White, who writes about race, media and political rhetoric, said while social media has served that function, it has also been a space where people who have felt marginalized are granted a platform to perform under the cover of a clever avatar.
“So what we have seen are the trolls we have seen for years migrate to Twitter,” White said. “This kind of stuff is never surprising. This has been a recurring story (with Obama) for years now. And historically, we know the function of that word is to put black people in their place and remind them of their perceived inferiority.”
Only five hours after Obama joined Twitter, he had broken a record as the fastest account to get 1 million followers. As of Wednesday afternoon, that number had reached 2.3 million. He has only tweeted four times, but his first one has been retweeted 280,000 times and favorited 390,000 times.
One of those was Chonie Sharper, a financial strategist in Kennesaw.
But while scrolling through her timeline, she not only saw thousands of people welcome Obama, she also saw posts like:
“@AlvanianDevil: @POTUS Go (expletive) Yourself (N-word), You Ruin The Country And Sit Back In Your Chair And Laugh, Dont Worry Couple Of Months You Will Be Dead :)
“@SynRages: @POTUS Hi (N-word). Just wanted to let you know I can’t wait for the new election and get you off the throne.
“@GruntVet2012: @POTUS SO WILL THE PERSON THAT CALLED YOU A (N-word) BE CHARGED WITH A HATE CRIME, LIKE WHEN GAYS ARE CALLED (slur)?
She said she was not surprised by the onslaught of hate directed at the president, calling it “nothing new.”
“My initial thought, growing up with a grandmother who made me familiar with her struggles with racism and colorism, was that I wasn’t really shocked,” Sharper said. “People believe that Twitter is sensationalizing this, but I think this is just how people really feel. Twitter just gives them a way to hide behind anonymity.”

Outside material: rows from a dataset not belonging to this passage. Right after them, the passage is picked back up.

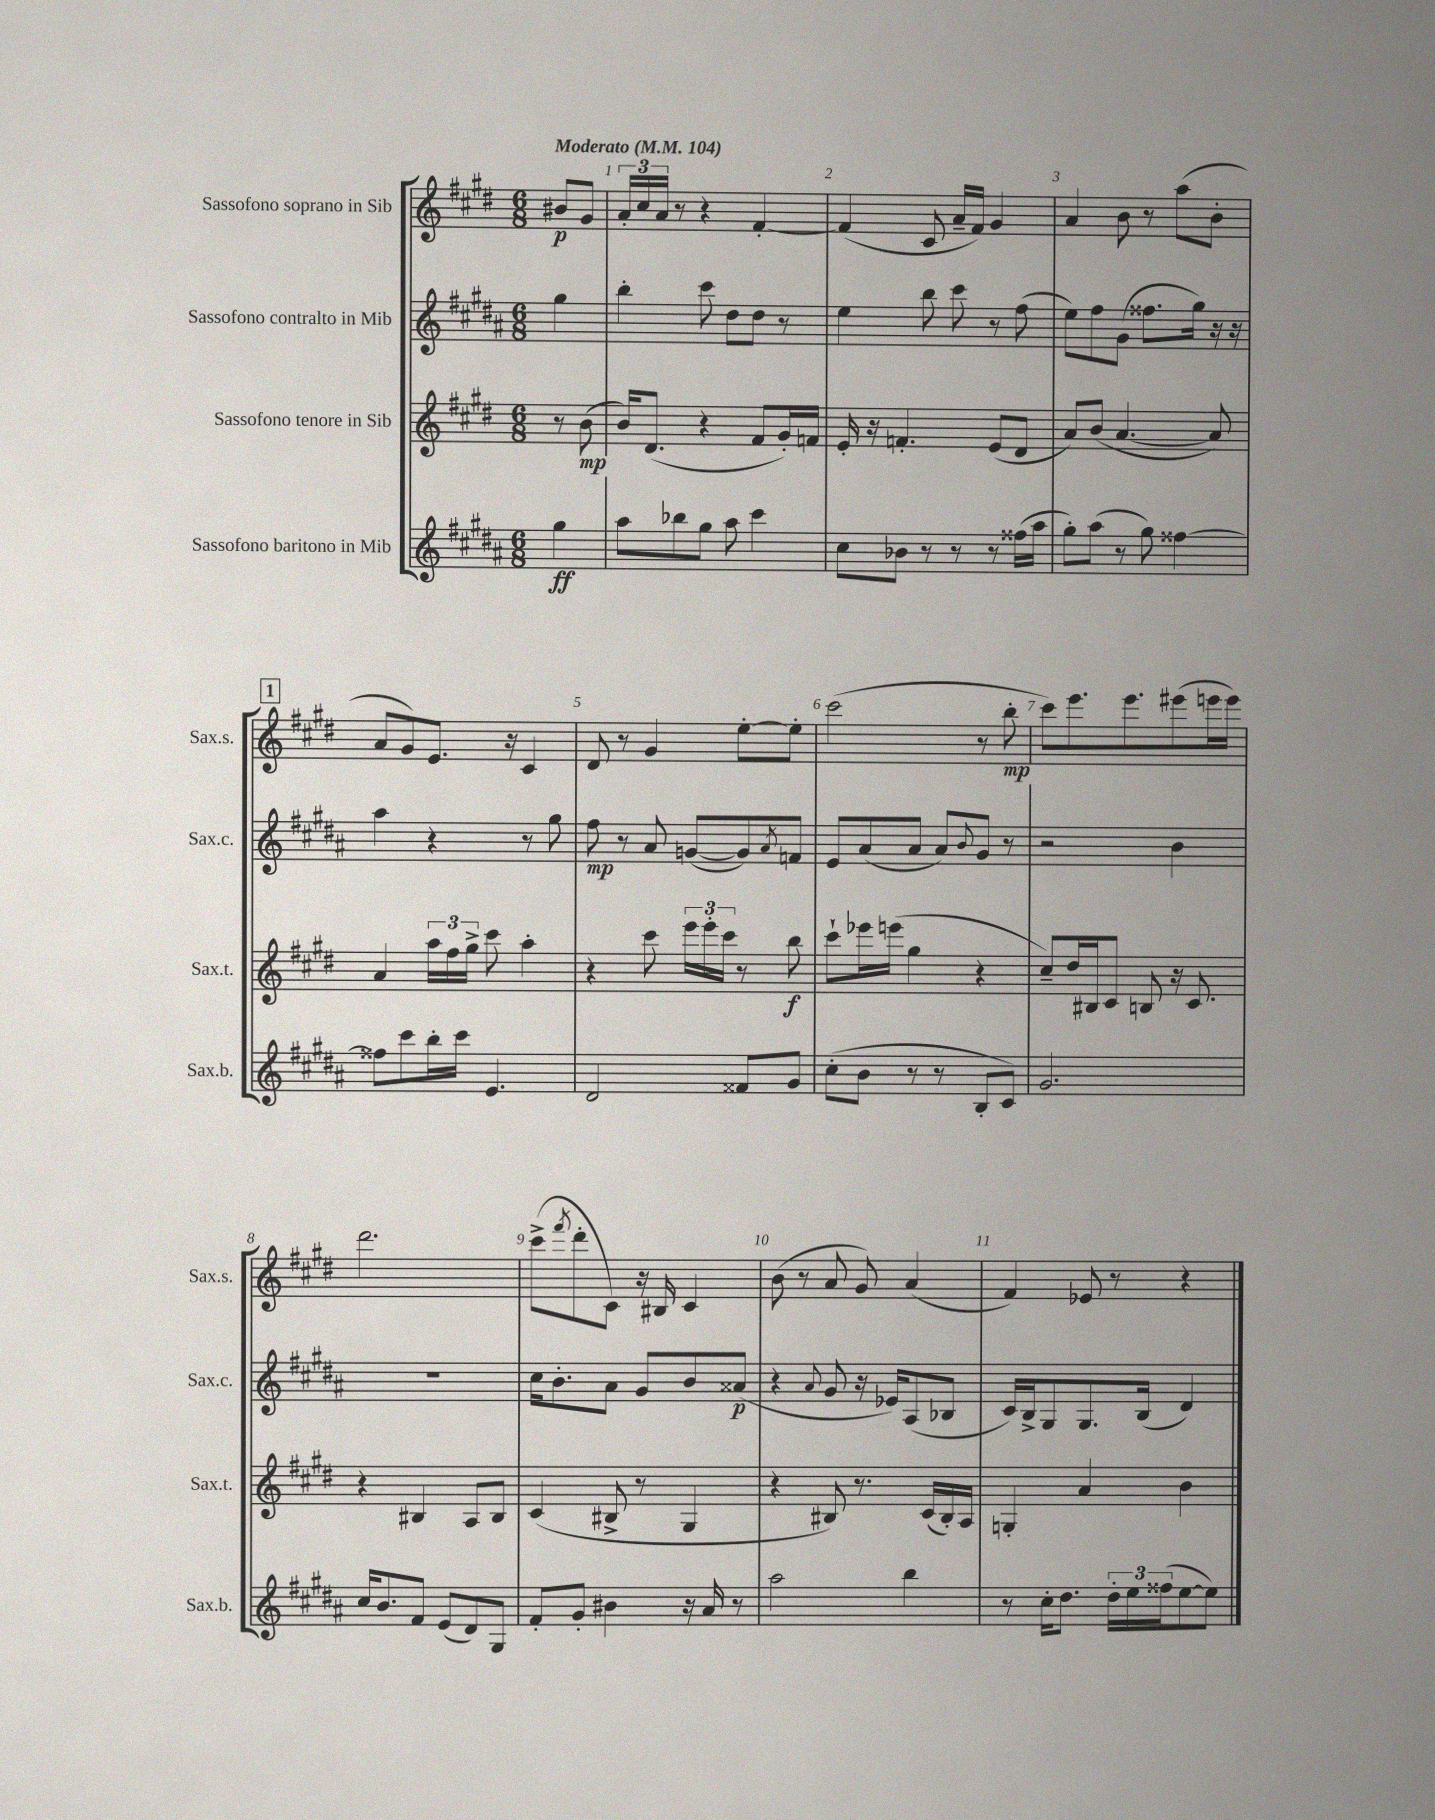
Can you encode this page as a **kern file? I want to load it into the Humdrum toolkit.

**kern	**kern	**kern	**kern
*staff4	*staff3	*staff2	*staff1
*clefG2	*clefG2	*clefG2	*clefG2
*k[f#c#g#d#a#]	*k[f#c#g#d#]	*k[f#c#g#d#a#]	*k[f#c#g#d#]
*M6/8	*M6/8	*M6/8	*M6/8
*MM104	*MM104	*MM104	*MM104
4gg#	8r	4gg#	8b#
.	(8b	.	8g#
=	=	=	=
8aa#	16b)	4bb'	24a'
.	.	.	24cc#
.	(8.d#	.	.
.	.	.	24a
8bb-	.	.	8r
8gg#	4r	8ccc#	4r
8aa#	.	8dd#	.
4ccc#	8f#	8dd#	[4f#'
.	16g#')	8r	.
.	16f	.	.
=	=	=	=
8cc#	16e'	4ee	(4f#]
.	16r	.	.
8b-	4.f'	.	.
8r	.	8bb	8c#
8r	.	8ccc#	16a~
.	.	.	16f#)
8r	(8e	8r	4g#
(16ff##	8d#	(8ff#	.
16aa#	.	.	.
=	=	=	=
8gg#')	8a)	8ee)	4a
(8aa#	(8b	8ff#	.
8r	[4.a	(8g#	8b
8gg#)	.	8.ff##	8r
[4ff##	.	.	(8aa
.	.	16gg#)	.
.	8a])	16r	8b'
.	.	16r	.
=	=	=	=
8ff##]	4a	4aa#	8a
8ccc#	.	.	8g#)
16bb'	24aa	4r	8.e
.	24ff#	.	.
16ccc#	.	.	.
.	24gg#^	.	.
4.e	8ccc#	.	.
.	.	.	16r
.	4aa'	8r	4c#
.	.	8gg#	.
=	=	=	=
2d#	4r	8ff#	8d#
.	.	8r	8r
.	8ccc#	8a#	4g#
.	24eee	([8g	.
.	24eee'	.	.
.	24ccc#	.	.
8f##	8r	8g])	[8ee'
.	.	8qa#	.
8g#	8bb	8f	8ee']
=	=	=	=
(8cc#'	8ccc#`	8e	(2ccc#
8b	16eee-	(8a#	.
.	(16eee	.	.
8r	4gg#	8a#	.
8r	.	8a#)	.
.	.	8qqb	.
8B'	4r	8g#	8r
8c#)	.	8r	8bb'
=	=	=	=
2.g#	8cc#~)	2r	8ccc#)
.	16dd#	.	8.eee
.	16B#	.	.
.	8c#	.	.
.	.	.	8.eee
.	8B	.	.
.	16r	4b	(8eee#
.	8.c#	.	.
.	.	.	16eee
.	.	.	16eee)
=	=	=	=
16cc#	4r	2.r	2.ddd#
8.b	.	.	.
8f#	4B#	.	.
(8e	.	.	.
8d#)	8A	.	.
8G#	8B#	.	.
=	=	=	=
8f#'	(4c#	16cc#	(8ccc#^
.	.	8.b'	.
.	.	.	8qfff#
8g#'	.	.	8ddd#'
4b#	8B#^	8a#	8c#)
.	8r	8g#	16r
.	.	.	16B#
16r	4G#	8b	4c#
16a#	.	.	.
8r	.	(8a##	.
=	=	=	=
2aa#	4r	4r	(8b
.	.	.	8r
.	.	8qqa#	.
.	8B#)	8g#	8a
.	8.r	16r	8g#)
.	.	16e-)	.
4bb	.	(8A#	(4a
.	(16c#	.	.
.	16B#')	8B-	.
.	16A	.	.
=	=	=	=
8r	4G'	16c#)	4f#)
.	.	16B^	.
16cc#'	.	8G#	.
8.dd#	.	.	.
.	4a	8.G#	8e-
24dd#'	.	.	8r
24ee	.	.	.
.	.	(16B	.
(24ff##	.	.	.
[8ee	4b	4d#)	4r
8ee])	.	.	.
==	==	==	==
*-	*-	*-	*-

That Obama is being attacked is not new. His Twitter account has simply provided a new platform for a fresh and intense round of hatred. White said particular spikes happened after both the 2008 and 2012 elections.

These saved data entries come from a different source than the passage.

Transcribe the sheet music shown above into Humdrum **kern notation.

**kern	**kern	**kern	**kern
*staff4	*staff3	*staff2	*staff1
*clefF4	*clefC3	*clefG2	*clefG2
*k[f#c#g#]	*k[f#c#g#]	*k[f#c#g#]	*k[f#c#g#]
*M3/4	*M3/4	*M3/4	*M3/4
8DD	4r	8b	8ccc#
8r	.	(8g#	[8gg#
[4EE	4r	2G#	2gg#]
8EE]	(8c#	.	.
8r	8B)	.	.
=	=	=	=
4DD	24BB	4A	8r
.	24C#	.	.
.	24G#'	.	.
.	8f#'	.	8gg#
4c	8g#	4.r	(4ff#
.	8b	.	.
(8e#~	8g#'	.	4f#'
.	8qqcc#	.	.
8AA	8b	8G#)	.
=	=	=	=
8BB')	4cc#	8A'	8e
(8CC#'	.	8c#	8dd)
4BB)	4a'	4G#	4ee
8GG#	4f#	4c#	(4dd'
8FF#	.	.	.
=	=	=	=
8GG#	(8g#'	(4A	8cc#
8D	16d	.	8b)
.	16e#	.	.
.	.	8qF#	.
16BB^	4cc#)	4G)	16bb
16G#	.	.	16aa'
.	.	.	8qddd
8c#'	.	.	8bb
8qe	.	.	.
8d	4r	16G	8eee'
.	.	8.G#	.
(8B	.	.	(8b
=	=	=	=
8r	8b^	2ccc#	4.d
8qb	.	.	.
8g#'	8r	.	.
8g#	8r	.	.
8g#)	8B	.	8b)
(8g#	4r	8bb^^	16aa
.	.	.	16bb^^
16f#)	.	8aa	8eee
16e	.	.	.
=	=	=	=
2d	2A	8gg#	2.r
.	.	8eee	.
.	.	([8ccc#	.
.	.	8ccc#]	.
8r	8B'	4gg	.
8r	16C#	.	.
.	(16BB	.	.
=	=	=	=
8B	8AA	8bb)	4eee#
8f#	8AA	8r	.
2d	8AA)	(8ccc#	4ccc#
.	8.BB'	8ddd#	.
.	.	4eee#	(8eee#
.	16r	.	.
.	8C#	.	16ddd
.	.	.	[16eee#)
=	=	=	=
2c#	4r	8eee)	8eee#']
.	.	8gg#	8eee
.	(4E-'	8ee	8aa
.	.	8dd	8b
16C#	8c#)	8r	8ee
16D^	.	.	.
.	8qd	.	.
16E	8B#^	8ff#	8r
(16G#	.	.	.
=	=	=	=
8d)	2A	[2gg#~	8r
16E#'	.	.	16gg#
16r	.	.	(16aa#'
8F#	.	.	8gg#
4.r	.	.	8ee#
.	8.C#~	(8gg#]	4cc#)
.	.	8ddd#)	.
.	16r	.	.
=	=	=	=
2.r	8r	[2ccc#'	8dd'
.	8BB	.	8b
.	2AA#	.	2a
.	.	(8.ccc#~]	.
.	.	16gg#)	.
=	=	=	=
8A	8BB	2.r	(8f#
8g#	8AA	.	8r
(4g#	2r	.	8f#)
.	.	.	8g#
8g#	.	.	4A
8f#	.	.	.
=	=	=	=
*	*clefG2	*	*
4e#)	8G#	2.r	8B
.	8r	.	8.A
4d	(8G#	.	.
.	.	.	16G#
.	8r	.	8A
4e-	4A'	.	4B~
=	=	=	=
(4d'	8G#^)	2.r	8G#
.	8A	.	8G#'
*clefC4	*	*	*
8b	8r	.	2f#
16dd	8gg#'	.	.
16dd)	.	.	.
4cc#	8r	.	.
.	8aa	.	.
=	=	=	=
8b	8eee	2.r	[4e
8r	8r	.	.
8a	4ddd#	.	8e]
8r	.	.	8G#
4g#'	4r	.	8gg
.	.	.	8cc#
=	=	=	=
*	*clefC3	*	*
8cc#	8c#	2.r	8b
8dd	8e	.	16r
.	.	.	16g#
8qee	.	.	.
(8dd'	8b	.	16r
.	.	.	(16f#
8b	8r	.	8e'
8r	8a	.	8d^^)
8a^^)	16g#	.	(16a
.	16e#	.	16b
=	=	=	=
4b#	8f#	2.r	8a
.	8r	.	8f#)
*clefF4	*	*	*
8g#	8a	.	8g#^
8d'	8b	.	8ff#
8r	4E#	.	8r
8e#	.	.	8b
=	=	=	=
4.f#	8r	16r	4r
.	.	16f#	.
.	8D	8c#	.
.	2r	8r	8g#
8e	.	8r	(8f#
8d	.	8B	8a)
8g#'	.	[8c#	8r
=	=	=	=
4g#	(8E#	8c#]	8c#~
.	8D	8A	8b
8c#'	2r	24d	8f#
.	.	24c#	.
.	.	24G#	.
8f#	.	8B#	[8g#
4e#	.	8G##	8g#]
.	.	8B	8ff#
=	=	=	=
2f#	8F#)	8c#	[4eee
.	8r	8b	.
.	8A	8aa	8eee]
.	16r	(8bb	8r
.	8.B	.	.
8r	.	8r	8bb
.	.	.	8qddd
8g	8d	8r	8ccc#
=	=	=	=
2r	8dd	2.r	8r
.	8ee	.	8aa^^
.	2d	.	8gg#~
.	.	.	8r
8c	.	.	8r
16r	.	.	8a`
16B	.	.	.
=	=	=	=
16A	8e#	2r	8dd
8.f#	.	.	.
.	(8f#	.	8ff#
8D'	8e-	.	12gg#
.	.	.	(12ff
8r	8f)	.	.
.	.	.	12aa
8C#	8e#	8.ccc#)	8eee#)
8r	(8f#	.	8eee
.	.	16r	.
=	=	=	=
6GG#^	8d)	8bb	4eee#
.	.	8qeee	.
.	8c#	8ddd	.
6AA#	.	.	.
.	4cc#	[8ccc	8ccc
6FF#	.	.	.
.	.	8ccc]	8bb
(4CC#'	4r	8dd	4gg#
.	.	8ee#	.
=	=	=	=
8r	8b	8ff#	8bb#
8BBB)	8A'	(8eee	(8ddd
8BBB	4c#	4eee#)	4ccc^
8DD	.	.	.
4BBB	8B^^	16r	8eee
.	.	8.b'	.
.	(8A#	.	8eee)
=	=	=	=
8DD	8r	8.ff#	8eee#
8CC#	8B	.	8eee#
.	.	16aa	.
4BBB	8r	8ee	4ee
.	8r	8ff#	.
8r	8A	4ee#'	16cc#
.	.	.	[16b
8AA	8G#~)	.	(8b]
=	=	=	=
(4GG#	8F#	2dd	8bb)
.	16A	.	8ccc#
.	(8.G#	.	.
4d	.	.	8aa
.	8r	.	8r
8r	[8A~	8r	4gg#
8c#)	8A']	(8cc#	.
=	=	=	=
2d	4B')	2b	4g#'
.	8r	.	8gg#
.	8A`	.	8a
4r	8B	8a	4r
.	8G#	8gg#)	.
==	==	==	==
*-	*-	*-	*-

But during his six years in office, largely because of his race, he and his wife, Michelle Obama, have faced a torrent of slights, both direct and indirect.

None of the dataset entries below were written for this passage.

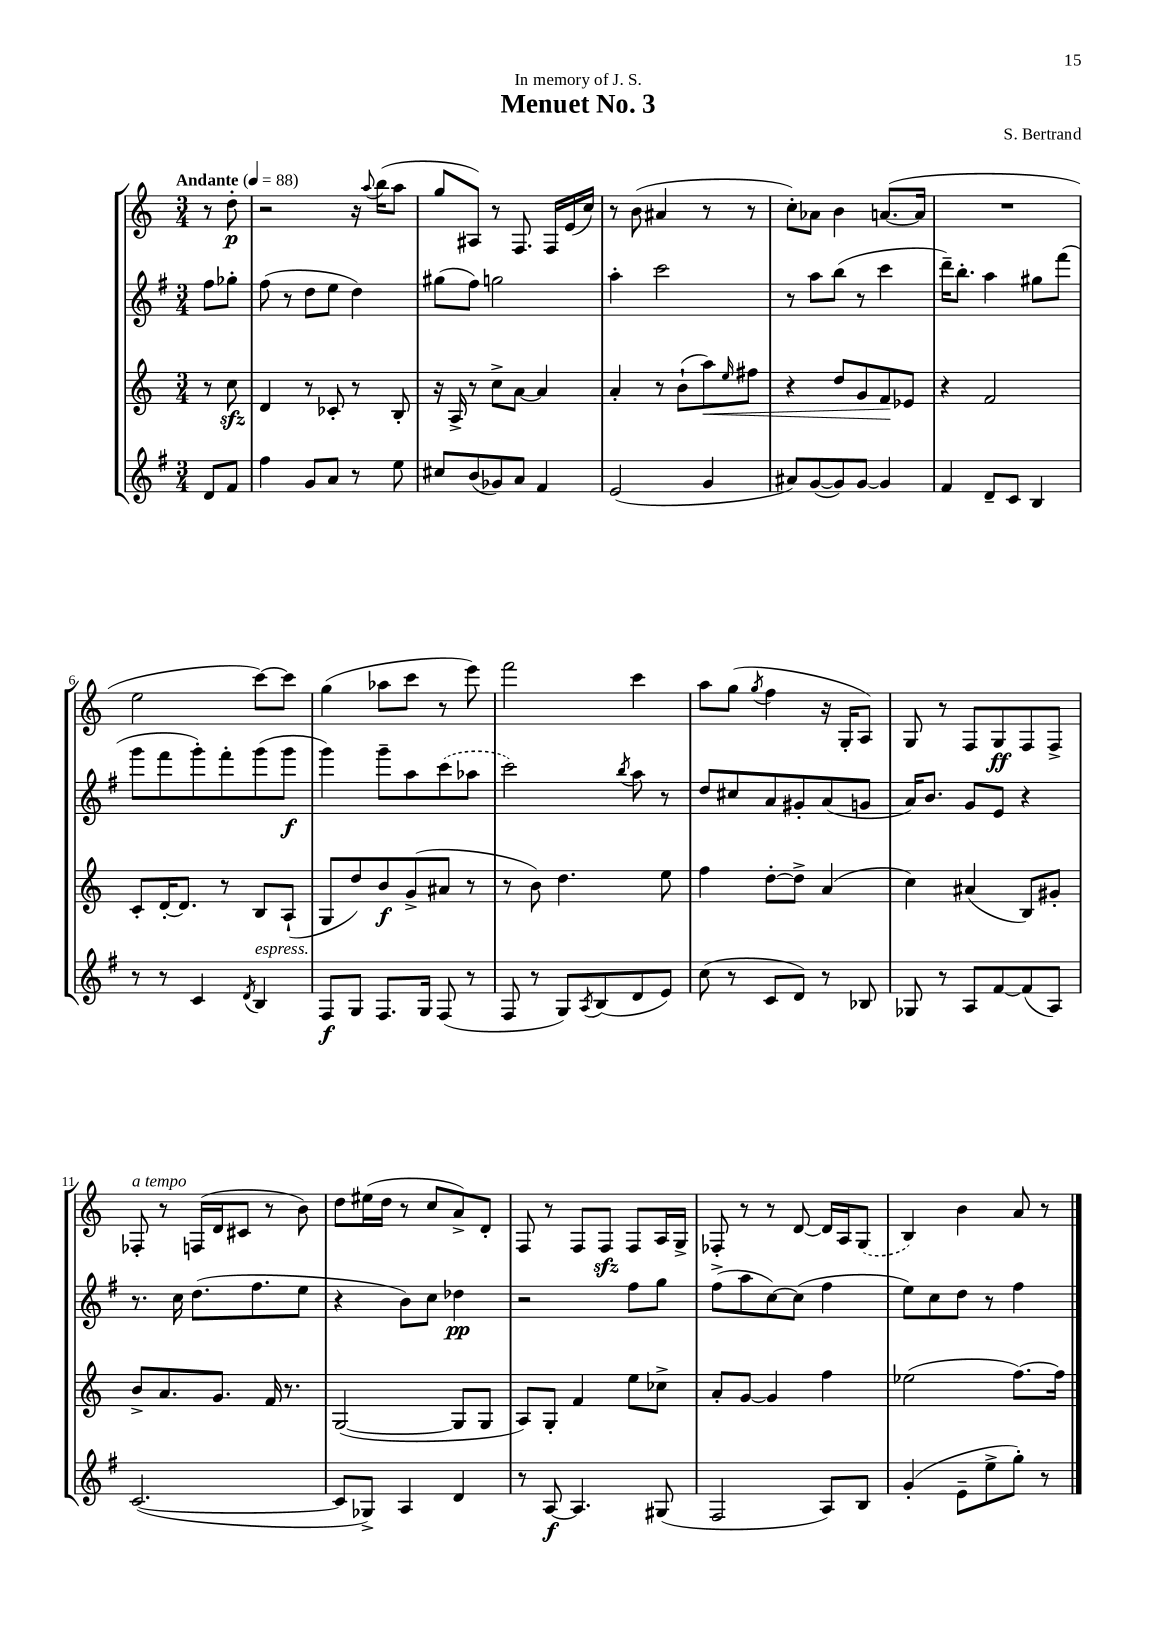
\header { title = "Menuet No. 3" composer = "S. Bertrand" dedication = "In memory of J. S." }
<<
\new StaffGroup <<
\new Staff = "s0" {
    \clef treble \key c \major \numericTimeSignature \time 3/4 \partial 4 \tempo "Andante" 4 = 88
    r8 d''8-.\p |
    r2 r16 \appoggiatura { a''8 } b''16( a''8 |
    g''8 ais8) r8 f8. f16 e'16( c''16) |
    r8 b'8( ais'4 r8 r8 |
    c''8-.) aes'8 b'4 a'8.~( a'16 |
    R2. |
    e''2 c'''8~) c'''8 |
    g''4( aes''8 c'''8 r8 e'''8) |
    f'''2 c'''4 |
    a''8 g''8( \acciaccatura { g''8 } f''4 r16 g16-. a8) |
    g8 r8 f8 g8\ff f8 f8-> |
    fes8-.^\markup { \italic "a tempo" } r8 f16( d'16 cis'8 r8 b'8) |
    d''8 eis''16( d''16 r8 c''8 a'8->) d'8-. |
    f8 r8 f8 f8\sfz f8 a16 g16-> |
    fes8-. r8 r8 d'8~ d'16 a16 \once \slurDashed g8( |
    b4) b'4 a'8 r8 \bar "|." |
}
\new Staff = "s1" {
    \clef treble \key g \major \numericTimeSignature \time 3/4 \partial 4
    fis''8 ges''8-. |
    fis''8( r8 d''8 e''8 d''4) |
    gis''8( fis''8) g''2 |
    a''4-. c'''2 |
    r8 a''8 b''8( r8 c'''4 |
    d'''16--) b''8.-. a''4 gis''8 fis'''8( |
    g'''8 fis'''8 g'''8-.) fis'''8-. g'''8( g'''8\f |
    g'''4) g'''8-- a''8 \once \slurDashed c'''8( aes''8 |
    c'''2) \acciaccatura { b''8 } a''8 r8 |
    d''8 cis''8 a'8 gis'8-. a'8( g'8 |
    a'16) b'8. g'8 e'8 r4 |
    r8. c''16 d''8.( fis''8. e''8 |
    r4 b'8) c''8 des''4\pp |
    r2 fis''8 g''8 |
    fis''8->( a''8 c''8~) c''8( fis''4 |
    e''8) c''8 d''8 r8 fis''4 \bar "|." |
}
\new Staff = "s2" {
    \clef treble \key c \major \numericTimeSignature \time 3/4 \partial 4
    r8 c''8\sfz |
    d'4 r8 ces'8-. r8 b8-. |
    r16 a16-> r8 c''8-> a'8~ a'4 |
    a'4-. r8 b'8-!( a''8\<) \grace { e''16 } fis''8 |
    r4 d''8 g'8 f'8\! ees'8 |
    r4 f'2 |
    c'8-. d'16~-. d'8. r8 b8 a8-!( |
    g8 d''8) b'8\f g'8->( ais'8 r8 |
    r8 b'8) d''4. e''8 |
    f''4 d''8~-. d''8-> a'4( |
    c''4) ais'4( b8) gis'8-. |
    b'8-> a'8. g'8. f'16 r8. |
    g2~( g8 g8 |
    a8) g8-. f'4 e''8 ces''8-> |
    a'8-. g'8~ g'4 f''4 |
    ees''2( f''8.~) f''16 \bar "|." |
}
\new Staff = "s3" {
    \clef treble \key g \major \numericTimeSignature \time 3/4 \partial 4
    d'8 fis'8 |
    fis''4 g'8 a'8 r8 e''8 |
    cis''8 b'8( ges'8) a'8 fis'4 |
    e'2( g'4 |
    ais'8) g'8~( g'8) g'8~ g'4 |
    fis'4 d'8-- c'8 b4 |
    r8 r8 c'4 \acciaccatura { d'8 } b4^\markup { \italic "espress." } |
    fis8\f g8 fis8. g16 fis8( r8 |
    fis8 r8 g8) \acciaccatura { a8 } b8( d'8 e'8) |
    c''8( r8 c'8 d'8) r8 bes8 |
    ges8 r8 a8 fis'8~ fis'8( a8) |
    c'2.~( |
    c'8 ges8->) a4 d'4 |
    r8 a8~\f a4. gis8( |
    fis2 a8) b8 |
    g'4-.( e'8-- e''8-> g''8-.) r8 \bar "|." |
}
>>
>>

A newscaster was recently fired for saying the first lady looked like a character from “Planet of the Apes.” Rudy Giuliani proclaimed Obama didn’t love America, spurring a 12-year-old black Georgia kid to go viral in his agreement.
On a larger level, House Speaker John Boehner (R-Ohio) invited Israeli Prime Minister Benjamin Netanyahu to Washington to address Congress about Iran while critical negotiations about that country’s nuclear program were still going on.
And then there was Rep. Joe Wilson (R-S.C.), who in 2009 shouted “You lie!” to the president in the middle of Obama’s State of the Union Address.
One consolation in all of this is that every tweet directed to @Potus is being archived. And the Secret Service has been aggressive in targeting people who have made threats against Obama through mail, social media and even telephone.
Sharper, though, is not convinced.
“The Secret Service can’t even guard the gates around the White House,” she said.